» WHAT IS NEEDED
Whatever the records say, repeat them exactly as given.

(Collection entries)
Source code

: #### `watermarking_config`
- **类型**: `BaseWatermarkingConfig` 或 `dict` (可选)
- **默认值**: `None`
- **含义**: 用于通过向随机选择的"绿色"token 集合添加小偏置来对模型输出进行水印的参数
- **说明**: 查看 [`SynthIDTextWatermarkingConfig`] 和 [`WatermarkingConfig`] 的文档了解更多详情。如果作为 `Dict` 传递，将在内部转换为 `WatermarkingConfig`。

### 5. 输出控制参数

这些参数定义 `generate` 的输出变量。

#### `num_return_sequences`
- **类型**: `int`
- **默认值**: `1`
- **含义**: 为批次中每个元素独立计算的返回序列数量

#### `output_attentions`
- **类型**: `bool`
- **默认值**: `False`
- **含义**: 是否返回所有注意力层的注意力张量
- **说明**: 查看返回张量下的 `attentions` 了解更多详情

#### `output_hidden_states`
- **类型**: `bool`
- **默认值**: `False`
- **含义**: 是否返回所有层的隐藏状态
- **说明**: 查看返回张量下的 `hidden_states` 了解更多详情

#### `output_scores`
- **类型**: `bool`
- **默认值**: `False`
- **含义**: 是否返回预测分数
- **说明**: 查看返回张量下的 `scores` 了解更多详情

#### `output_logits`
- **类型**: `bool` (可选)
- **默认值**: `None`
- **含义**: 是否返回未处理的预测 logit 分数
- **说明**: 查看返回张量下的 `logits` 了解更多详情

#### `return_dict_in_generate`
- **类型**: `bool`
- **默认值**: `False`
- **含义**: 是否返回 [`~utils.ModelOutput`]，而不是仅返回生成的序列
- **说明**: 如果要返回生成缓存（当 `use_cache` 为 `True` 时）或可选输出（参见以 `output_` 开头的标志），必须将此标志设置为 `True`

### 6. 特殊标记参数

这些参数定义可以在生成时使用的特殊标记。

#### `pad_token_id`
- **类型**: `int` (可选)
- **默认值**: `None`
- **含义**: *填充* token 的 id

» REPLY
Source code

: #### `watermarking_config`
- **类型**: `BaseWatermarkingConfig` 或 `dict` (可选)
- **默认值**: `None`
- **含义**: 用于通过向随机选择的"绿色"token 集合添加小偏置来对模型输出进行水印的参数
- **说明**: 查看 [`SynthIDTextWatermarkingConfig`] 和 [`WatermarkingConfig`] 的文档了解更多详情。如果作为 `Dict` 传递，将在内部转换为 `WatermarkingConfig`。

### 5. 输出控制参数

这些参数定义 `generate` 的输出变量。

#### `num_return_sequences`
- **类型**: `int`
- **默认值**: `1`
- **含义**: 为批次中每个元素独立计算的返回序列数量

#### `output_attentions`
- **类型**: `bool`
- **默认值**: `False`
- **含义**: 是否返回所有注意力层的注意力张量
- **说明**: 查看返回张量下的 `attentions` 了解更多详情

#### `output_hidden_states`
- **类型**: `bool`
- **默认值**: `False`
- **含义**: 是否返回所有层的隐藏状态
- **说明**: 查看返回张量下的 `hidden_states` 了解更多详情

#### `output_scores`
- **类型**: `bool`
- **默认值**: `False`
- **含义**: 是否返回预测分数
- **说明**: 查看返回张量下的 `scores` 了解更多详情

#### `output_logits`
- **类型**: `bool` (可选)
- **默认值**: `None`
- **含义**: 是否返回未处理的预测 logit 分数
- **说明**: 查看返回张量下的 `logits` 了解更多详情

#### `return_dict_in_generate`
- **类型**: `bool`
- **默认值**: `False`
- **含义**: 是否返回 [`~utils.ModelOutput`]，而不是仅返回生成的序列
- **说明**: 如果要返回生成缓存（当 `use_cache` 为 `True` 时）或可选输出（参见以 `output_` 开头的标志），必须将此标志设置为 `True`

### 6. 特殊标记参数

这些参数定义可以在生成时使用的特殊标记。

#### `pad_token_id`
- **类型**: `int` (可选)
- **默认值**: `None`
- **含义**: *填充* token 的 id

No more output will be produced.